Radiotherapy can cause infertility in both men and women. However, few data are available concerning the effects of radioiodine therapy for thyroid carcinoma on testicular function. We investigated 25 men (age 23-73 years) with differentiated thyroid carcinoma in a longitudinal prospective trial. Follicle-stimulating hormone (FSH), inhibin B, luteinising hormone (LH) and testosterone were measured before (n = 25) and 3 months (n = 11), 6 months (n = 18), 12 months (n = 22), and 18 months (n = 18) after radioiodine therapy [radioiodine dose (mean +/- SEM): 9.8+/-0.89 GBq]. Before therapy, FSH was 5.4+/-0.77 IU/l; it increased significantly (P<0.001) to 21.3+/-2.4 IU/l after 6 months and fell to 7.4+/-1.3 IU/l after 18 months (normal range: 1.8-9.2 IU/l). Inhibin B was significantly decreased (P<0.001) from 178+/-25.3 pg/ml before therapy to 22.2+/-5.5 pg/ml after 3 and 29.4+/-5.7 pg/ml after 6 months and rose to 154+/-23.3 pg/ml after 18 months (normal range 75-350 pg/ml). LH and testosterone were within the normal range during the whole study (1.6-9.2 IU/l and 10.4-34.7 nmol/l, respectively). LH was significantly increased (P<0.001) from 2.8+/-0.33 IU/l before therapy to 5.9+/-0.69 IU/l 6 months after therapy and then fell slowly to 4.0+/-0.45 IU/l after 18 months. Total testosterone was significantly increased (P<0.01) from 12.8+/-0.99 nmol/l at baseline to 19.8+/-1.7 nmol/l after 12 months and 19.6+/-1.7 nmol/l after 18 months. The testosterone/LH ratio (normal range: 3.3-17.9 nmol/IU) fell from 5.8+/-0.66 nmol/IU to 3.0+/-0.36 nmol/IU after 3 months (P<0.01); it remained close to the latter value after 6 months (3.4+/-0.49 nmol/IU) and then rose to 5.5+/-0.6 nmol/IU after 18 months. In conclusion, 3 and 6 months after radioiodine therapy all patients showed elevated FSH and decreased inhibin B levels, reflecting severely impaired spermatogenesis. At the same time a compensated insufficiency of the Leydig cell function was observed. Eighteen months after the last radioiodine therapy, mean values of gonadal function had completely recovered.

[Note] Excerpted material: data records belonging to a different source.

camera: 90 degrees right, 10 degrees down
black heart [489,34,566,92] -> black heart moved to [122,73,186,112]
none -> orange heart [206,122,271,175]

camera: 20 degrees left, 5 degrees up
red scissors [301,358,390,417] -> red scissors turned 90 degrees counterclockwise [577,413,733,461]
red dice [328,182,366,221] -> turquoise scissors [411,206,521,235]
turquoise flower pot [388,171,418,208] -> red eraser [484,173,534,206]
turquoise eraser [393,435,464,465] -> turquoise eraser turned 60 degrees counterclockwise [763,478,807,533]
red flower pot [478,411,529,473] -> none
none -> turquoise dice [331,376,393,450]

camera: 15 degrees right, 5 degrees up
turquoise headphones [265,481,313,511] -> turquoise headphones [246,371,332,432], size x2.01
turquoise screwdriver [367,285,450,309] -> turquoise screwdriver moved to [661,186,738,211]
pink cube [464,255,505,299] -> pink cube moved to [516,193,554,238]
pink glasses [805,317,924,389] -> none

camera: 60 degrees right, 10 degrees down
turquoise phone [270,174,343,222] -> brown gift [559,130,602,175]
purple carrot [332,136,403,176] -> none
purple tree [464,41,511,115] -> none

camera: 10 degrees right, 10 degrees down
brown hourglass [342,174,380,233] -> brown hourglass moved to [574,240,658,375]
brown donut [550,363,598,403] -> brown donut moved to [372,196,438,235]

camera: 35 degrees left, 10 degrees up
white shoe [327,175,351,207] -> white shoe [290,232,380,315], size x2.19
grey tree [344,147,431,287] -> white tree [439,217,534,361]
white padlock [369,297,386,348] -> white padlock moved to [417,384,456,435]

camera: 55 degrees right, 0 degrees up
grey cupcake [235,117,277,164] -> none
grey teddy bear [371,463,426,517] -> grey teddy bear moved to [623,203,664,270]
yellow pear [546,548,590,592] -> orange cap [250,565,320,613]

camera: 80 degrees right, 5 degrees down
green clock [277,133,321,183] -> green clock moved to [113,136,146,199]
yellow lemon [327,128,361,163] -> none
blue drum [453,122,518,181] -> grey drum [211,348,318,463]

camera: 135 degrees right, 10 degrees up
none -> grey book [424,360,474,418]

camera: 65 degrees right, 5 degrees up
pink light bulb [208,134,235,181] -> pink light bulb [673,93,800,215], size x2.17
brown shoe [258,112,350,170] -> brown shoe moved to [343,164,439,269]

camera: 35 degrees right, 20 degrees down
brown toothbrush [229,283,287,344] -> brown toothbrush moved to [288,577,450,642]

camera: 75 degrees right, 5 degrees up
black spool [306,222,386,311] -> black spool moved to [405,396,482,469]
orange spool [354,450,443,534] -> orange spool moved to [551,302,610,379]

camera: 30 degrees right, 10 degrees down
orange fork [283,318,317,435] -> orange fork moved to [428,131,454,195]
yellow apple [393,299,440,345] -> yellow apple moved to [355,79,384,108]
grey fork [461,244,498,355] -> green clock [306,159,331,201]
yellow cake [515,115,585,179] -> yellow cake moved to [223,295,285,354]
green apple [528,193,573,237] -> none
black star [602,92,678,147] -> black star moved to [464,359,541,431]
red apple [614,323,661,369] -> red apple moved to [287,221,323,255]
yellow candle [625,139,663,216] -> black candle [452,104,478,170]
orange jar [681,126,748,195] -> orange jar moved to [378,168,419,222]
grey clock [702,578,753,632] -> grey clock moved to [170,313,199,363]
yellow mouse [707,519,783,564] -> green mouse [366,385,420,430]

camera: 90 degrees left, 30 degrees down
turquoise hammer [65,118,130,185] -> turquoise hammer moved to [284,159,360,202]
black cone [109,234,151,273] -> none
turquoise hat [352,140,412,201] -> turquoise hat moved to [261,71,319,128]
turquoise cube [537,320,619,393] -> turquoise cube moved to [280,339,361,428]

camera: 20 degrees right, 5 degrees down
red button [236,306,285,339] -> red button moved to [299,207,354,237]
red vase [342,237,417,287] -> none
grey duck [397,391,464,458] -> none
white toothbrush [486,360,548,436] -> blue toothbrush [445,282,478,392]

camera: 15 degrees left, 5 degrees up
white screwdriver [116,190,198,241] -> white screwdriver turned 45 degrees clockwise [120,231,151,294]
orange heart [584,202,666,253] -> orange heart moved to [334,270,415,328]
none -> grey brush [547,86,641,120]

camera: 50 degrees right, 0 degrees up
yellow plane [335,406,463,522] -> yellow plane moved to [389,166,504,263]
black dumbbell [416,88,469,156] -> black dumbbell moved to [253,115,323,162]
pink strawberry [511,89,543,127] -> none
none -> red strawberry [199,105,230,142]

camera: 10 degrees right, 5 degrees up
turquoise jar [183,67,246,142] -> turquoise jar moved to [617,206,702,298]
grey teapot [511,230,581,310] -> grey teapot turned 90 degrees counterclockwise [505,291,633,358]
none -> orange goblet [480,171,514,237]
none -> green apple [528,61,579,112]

放射治疗可导致男性和女性不育。然而,关于放射性碘治疗甲状腺癌对睾丸功能的影响,现有数据较少。我们在一项纵向前瞻性试验中对25名(年龄23 - 73岁)分化型甲状腺癌男性患者进行了研究。在放射性碘治疗前(n = 25)以及治疗后3个月(n = 11)、6个月(n = 18)、12个月(n = 22)和18个月(n = 18)测量了促卵泡生成素(FSH)、抑制素B、促黄体生成素(LH)和睾酮[放射性碘剂量(均值±标准误):9.8±0.89 GBq]。治疗前,FSH为5.4±0.77 IU/l;6个月后显著升高(P<0.001)至21.3±2.4 IU/l,18个月后降至7.4±1.3 IU/l(正常范围:1.8 - 9.2 IU/l)。抑制素B从治疗前的178±25.3 pg/ml显著降低(P<0.001),3个月后降至22.2±5.5 pg/ml,6个月后降至29.4±5.7 pg/ml,18个月后升至154±23.3 pg/ml(正常范围75 - 350 pg/ml)。在整个研究期间,LH和睾酮均在正常范围内(分别为1.6 - 9.2 IU/l和10.4 - 34.7 nmol/l)。LH从治疗前的2.8±0.33 IU/l显著升高(P<0.001)至治疗后6个月的5.9±0.69 IU/l,然后在18个月后缓慢降至4.0±0.45 IU/l。总睾酮从基线时的12.8±0.99 nmol/l显著升高(P<0.01),12个月后升至19.8±1.7 nmol/l,18个月后升至19.6±1.7 nmol/l。睾酮/LH比值(正常范围:3.3 - 17.9 nmol/IU)在3个月后从5.8±0.66 nmol/IU降至3.0±0.36 nmol/IU(P<0.01);6个月后仍接近该值(3.4±0.49 nmol/IU),然后在18个月后升至5.5±0.6 nmol/IU。总之,放射性碘治疗后3个月和6个月,所有患者FSH升高且抑制素B水平降低,反映精子发生严重受损。同时观察到睾丸间质细胞功能存在代偿性不足。最后一次放射性碘治疗18个月后,性腺功能均值已完全恢复。